Und nun zu Ralf Wiegand.
– Wer ist das? Muss ich den kennen? Hat er auch Menschen umgebracht?
– Nein, er bringt keine Menschen um. Er ist auch kein Sadist, der zusammen mit Florian Silbereisen und den Wildacker Herzbuben seine Hörer durch grässlich primitive Schlager in den Wahnsinn treibt oder sie in ihrem Wahnsinnn bestärkt. Er interessiert nur, weil er eine milde Form der dissoziativen Persönlichkeitsstörung zeigt, aber eine, die sehr verbreitet ist, besonders unter Journalisten.
Bei Ralf Wiegand gibt es, wie z.B. sein Kommentar in der „Süddeutschen Zeitung“ („Sprengstoff“ 9.2.21 S.4) zeigt, die eine Persönlichkeit – wir wollen sie Ralf nennen – die dank gesundem Menschenverstand die Realität wahrnimmt und dank gut ausgebildetem Urteilsvermögen den Maßstab anlegt von dem, was recht bzw. gerecht sein sollte.
Ralf erkennt, dass es das „Gerechtigkeitsempfinden der Menschen“ – und anscheinend auch seines – berührt, wenn der Staat einerseits von den Durchschnittsbürgern Steuern „abkassiert“, „die Grundsteuer fürs Häuschen im Grünen, die Erbschaftssteuer auf Omas Erspartes, Einkommenssteuer, Mehrwertsteuer“, aber das große Geld, die Gewinne der Multimilliarden-Konzerne, durch deren Auszug in Steueroasen kaum beschneidet.

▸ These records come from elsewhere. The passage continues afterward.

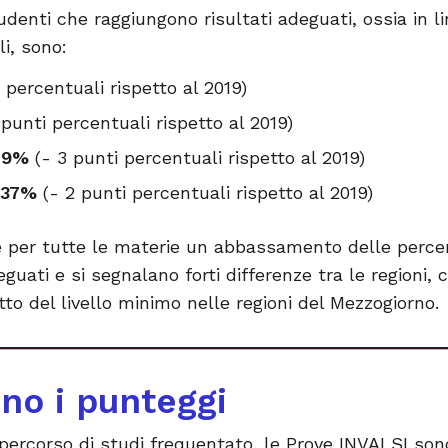
tudenti che raggiungono risultati adeguati, ossia in 
li, sono:
 percentuali rispetto al 2019)
 punti percentuali rispetto al 2019)
49%
(- 3 punti percentuali rispetto al 2019)
37%
(- 2 punti percentuali rispetto al 2019)
per tutte le materie un abbassamento delle percent
eguati e si segnalano forti differenze tra le regioni,
sotto del livello minimo nelle regioni del Mezzogiorno.
ono i punteggi
ercorso di studi frequentato, le Prove INVALSI son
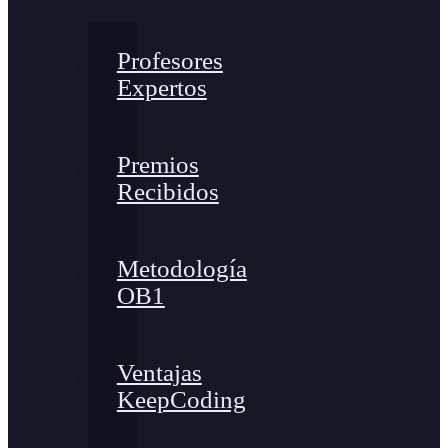
Profesores
Expertos
Premios
Recibidos
Metodología
OB1
Ventajas
KeepCoding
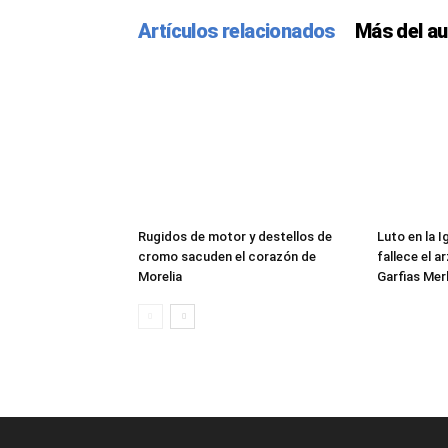
Artículos relacionados
Más del au
Rugidos de motor y destellos de
Luto en la 
cromo sacuden el corazón de
fallece el 
Morelia
Garfias Mer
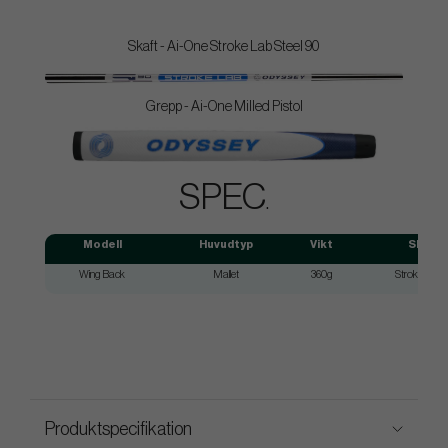
Skaft - Ai-One Stroke Lab Steel 90
Grepp - Ai-One Milled Pistol
SPEC
.
Modell
Huvudtyp
Vikt
Skaft
Wing Back
Mallet
360g
Stroke Lab 
Produktspecifikation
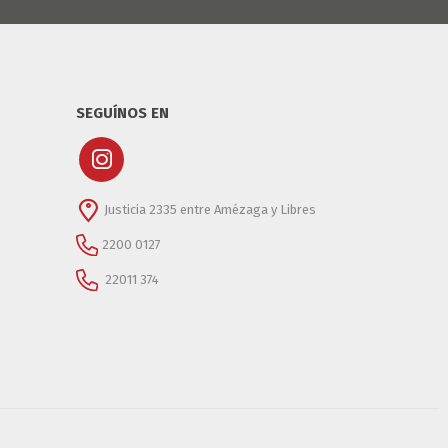
SEGUÍNOS EN
Justicia 2335 entre Amézaga y Libres
2200 0127
22011 374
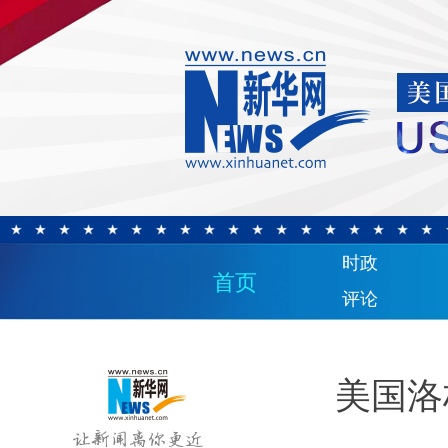
时政
首页
评论
美国洛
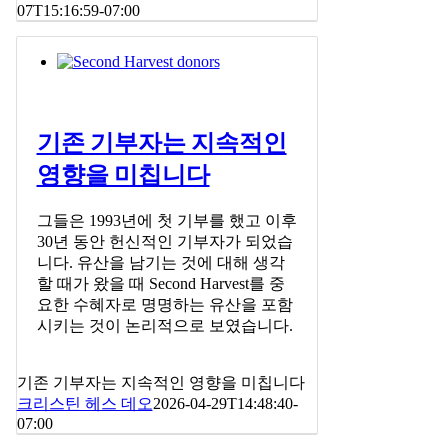
07T15:16:59-07:00
기존 기부자는 지속적인
영향을 미칩니다
그들은 1993년에 첫 기부를 했고 이후
30년 동안 헌신적인 기부자가 되었습
니다. 유산을 남기는 것에 대해 생각
할 때가 왔을 때 Second Harvest를 중
요한 수혜자로 명명하는 유산을 포함
시키는 것이 논리적으로 보였습니다.
기존 기부자는 지속적인 영향을 미칩니다
크리스틴 헤스 데오
2026-04-29T14:48:40-
07:00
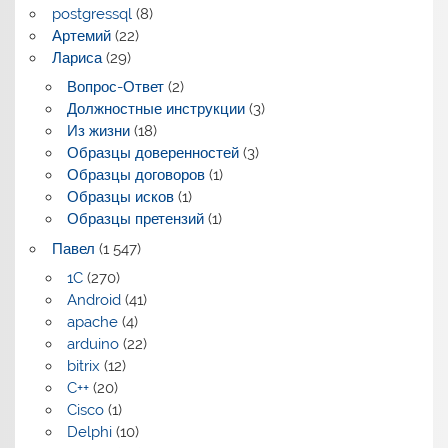
postgressql
(8)
Артемий
(22)
Лариса
(29)
Вопрос-Ответ
(2)
Должностные инструкции
(3)
Из жизни
(18)
Образцы доверенностей
(3)
Образцы договоров
(1)
Образцы исков
(1)
Образцы претензий
(1)
Павел
(1 547)
1C
(270)
Android
(41)
apache
(4)
arduino
(22)
bitrix
(12)
C++
(20)
Cisco
(1)
Delphi
(10)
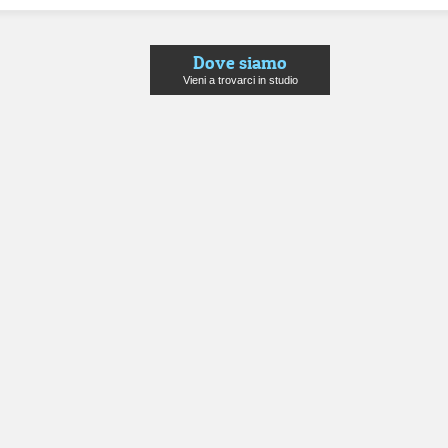
Dove siamo
Vieni a trovarci in studio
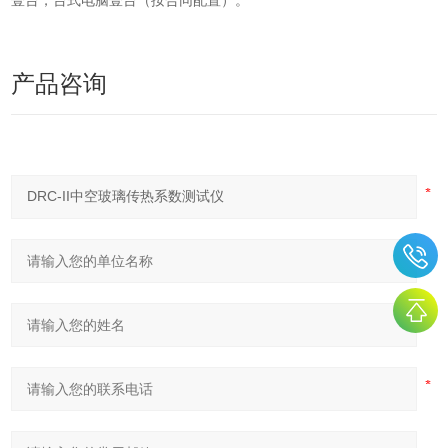
壹台，台式电脑壹台（按合同配置）。
产品咨询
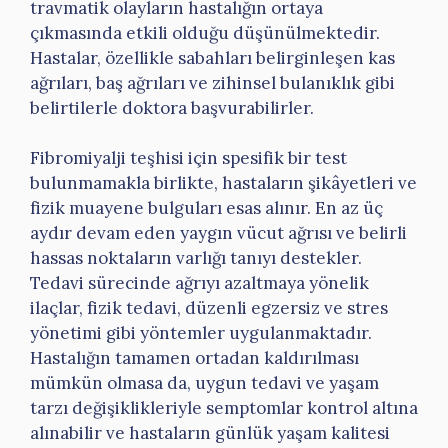
travmatik olayların hastalığın ortaya
çıkmasında etkili olduğu düşünülmektedir.
Hastalar, özellikle sabahları belirginleşen kas
ağrıları, baş ağrıları ve zihinsel bulanıklık gibi
belirtilerle doktora başvurabilirler.
Fibromiyalji teşhisi için spesifik bir test
bulunmamakla birlikte, hastaların şikâyetleri ve
fizik muayene bulguları esas alınır. En az üç
aydır devam eden yaygın vücut ağrısı ve belirli
hassas noktaların varlığı tanıyı destekler.
Tedavi sürecinde ağrıyı azaltmaya yönelik
ilaçlar, fizik tedavi, düzenli egzersiz ve stres
yönetimi gibi yöntemler uygulanmaktadır.
Hastalığın tamamen ortadan kaldırılması
mümkün olmasa da, uygun tedavi ve yaşam
tarzı değişiklikleriyle semptomlar kontrol altına
alınabilir ve hastaların günlük yaşam kalitesi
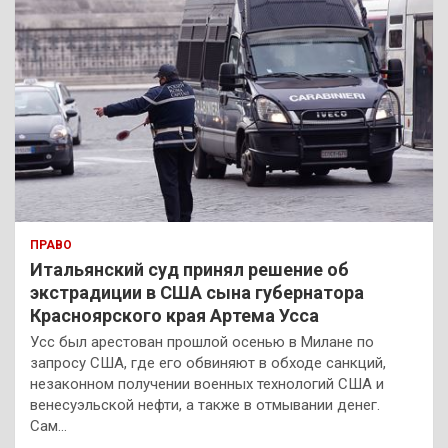
ПРАВО
Итальянский суд принял решение об
экстрадиции в США сына губернатора
Красноярского края Артема Усса
Усс был арестован прошлой осенью в Милане по
запросу США, где его обвиняют в обходе санкций,
незаконном получении военных технологий США и
венесуэльской нефти, а также в отмывании денег.
Сам…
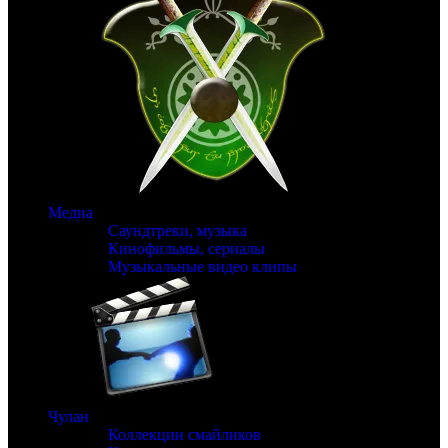
Медиа
Саундтреки, музыка
Кинофильмы, сериалы
Музыкальные видео клипы
Чулан
Коллекции смайликов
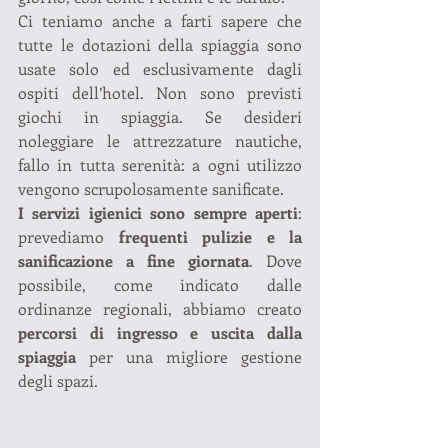
Ci teniamo anche a farti sapere che 
tutte le dotazioni della spiaggia sono 
usate solo ed esclusivamente dagli 
ospiti dell’hotel. Non sono previsti 
giochi in spiaggia. Se desideri 
noleggiare le attrezzature nautiche, 
fallo in tutta serenità: a ogni utilizzo 
vengono scrupolosamente sanificate.
I servizi igienici sono sempre aperti
: 
prevediamo 
frequenti pulizie e la 
sanificazione a fine giornata
. Dove 
possibile, come indicato dalle 
ordinanze regionali, abbiamo creato 
percorsi di ingresso e uscita dalla 
spiaggia
 per una migliore gestione 
degli spazi.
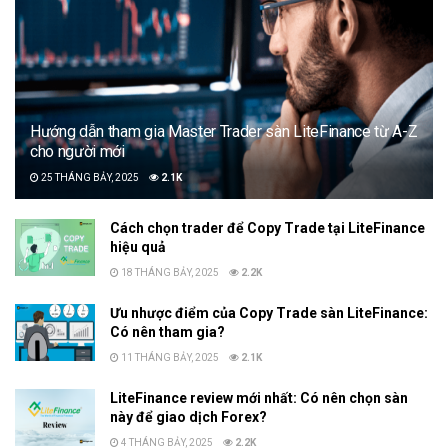
Hướng dẫn tham gia Master Trader sàn LiteFinance từ A-Z
cho người mới
25 THÁNG BẢY, 2025
2.1K
Cách chọn trader để Copy Trade tại LiteFinance
hiệu quả
18 THÁNG BẢY, 2025
2.2K
Ưu nhược điểm của Copy Trade sàn LiteFinance:
Có nên tham gia?
11 THÁNG BẢY, 2025
2.1K
LiteFinance review mới nhất: Có nên chọn sàn
này để giao dịch Forex?
4 THÁNG BẢY, 2025
2.2K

Diese haben nämlich „die legale Steuervermeidung perfektioniert“. Klarsichtig stellt Ralf fest: „Im Prinzip sind die Abgaben an den Fiskus ein Akt der ganz großen Solidarität einer Gemeinschaft, die sich durch Geben und Nehmen gegenseitig unterstützt.“ Seltsamerweise kennzeichnet er diesen Gedanken als „romantisch“: „So romantisch können Steuern sein.“ Er weist auch darauf hin, dass „die Bürger die Bildung, das Gesundheitswesen, die Verwaltung“ usw. finanzieren und dass „die reichen Konzerne der Welt“ davon profitieren, immer reicher werden, ohne dass ein Teil der riesigen Gewinne „in Form von Steuern, die allen dienen“, zurückkommt. Und er sieht auch: „Das Geld, das in Steueroasen lagert (…), fehlt woanders.“ Es sollen nach Schätzung von Experten bereits 2014 sieben Billionen Dollar gewesen sein. Daraus entstehe bei den Bürgern das Gefühl: „Wir hier unten, die da oben.“ Sie sind empört; auch Ralf ist empört und fordert, dass sich die Dinge ändern müssen.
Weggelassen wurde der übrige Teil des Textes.